Whereas a conventional amplifier uses electric power to amplify the strength of an electric signal, an acoustic amplifier uses electric power to increase the strength of an acoustic signal. Previous research explored making acoustic radio-frequency amplifiers decades ago, but the limits of past manufacturing technologies meant these devices performed too poorly to be useful. Boosting a 300-megahertz signal by a factor of 100 with the old acoustic amplifiers required devices at least 1 centimeter long, 2,000 volts, more than 3 watts of power, and also generated lots of heat.

Prior work tried enhancing acoustic devices using layers of semiconductor materials.
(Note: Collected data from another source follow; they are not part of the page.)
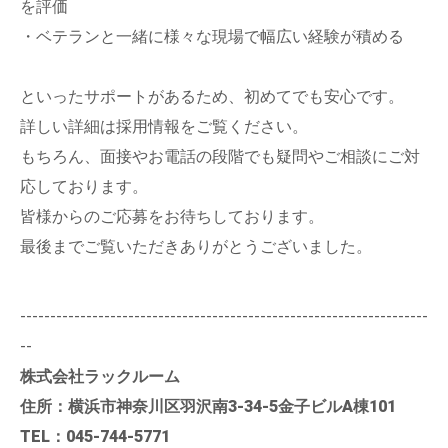
を評価
・ベテランと一緒に様々な現場で幅広い経験が積める
といったサポートがあるため、初めてでも安心です。
詳しい詳細は採用情報をご覧ください。
もちろん、面接やお電話の段階でも疑問やご相談にご対
応しております。
皆様からのご応募をお待ちしております。
最後までご覧いただきありがとうございました。
--------------------------------------------------------------------
--
株式会社ラックルーム
住所：横浜市神奈川区羽沢南3-34-5金子ビルA棟101
TEL：045-744-5771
However, to work well, these films had to be very thin and very high quality, and back then researchers were only capable of one or the other.

“There was great work done on acoustic amplifiers in the late ‘60s and early ‘70s, but they came up with their ideas long before there were technological tools to really make them useful,” Eichenfield says.

Using modern fabrication techniques, Eichenfield and his colleagues have created acoustic amplifiers using semiconducting indium gallium arsenide layers only 83 layers of atoms thick, roughly 1,000 times thinner than a human hair. These devices can boost a 300-megahertz acoustic signal by a factor of 100 while requiring only 500 microns of length, 36 volts and 20 milliwatts of power, and generating minimal heat.

The scientists created an acoustic amplifier for 276-megahertz frequency signals 450 by 250 microns in size. For 1.9-gigahertz frequency signals, the kind that carries much of modern cell phone traffic, the amplifier would need to be only 65 by 40 microns large, more than 10 times smaller than comparable electronic amplifiers.

The scientists also created the first acoustic circulator, a radio component that separates transmitted and received signals. “Circulators aren’t even used in most wireless technology unless the system itself is big,” Eichenfield says. “Gyromagnetic circulators are huge—they’re often the single biggest component in the entire radio-frequency signal processing chain.”

An acousto-electric chip, top, produced at Sandia National Laboratories includes a radio-frequency amplifier, circulator and filter. This acousto-electric chip includes a radio-frequency amplifier, circulator and filter.BRET LATTER

Whereas a conventional 2.45-gigahertz-frequency circulator might be 23.5 millimeters in diameter and 10 millimeters thick, a comparable acoustic circulator would be about 85 by 56 microns in length and width and maybe 500 microns thick, or about 91,000 times smaller in area and 1.8 million times smaller in volume, Eichenfield says.

“Most commercial wireless technology will not use circulators because of their size, but they would love to if they could, because they can double the available bandwidth, and it allows systems to use the same frequencies for transmission and reception,” Eichenfield says.

Still, “the big win is not necessarily just in a direct comparison between components,” Eichenfield says. Ultimately, “we want to do everything on just one chip using one technology.”

The scientists are now working to decrease the power consumption of the acoustic amplifiers—Eichenfield suggests they could reduce it a hundredfold “through a combination of improved materials properties and geometric optimization.” They also want to create acoustic versions of other radio components, such as mixers, oscillators and phase shifters, and see how well they perform.

It could take a while before these acoustic radio components make it to the market, “but I think we could start to see them in specialty applications where size is paramount,” Eichenfield says. “Maybe over time, the technology will get so good, it will become favorable to carry out entire radio-frequency signal processing domains via acoustics.”

The scientists detailed their findings online May 13 in the journal Nature Communications.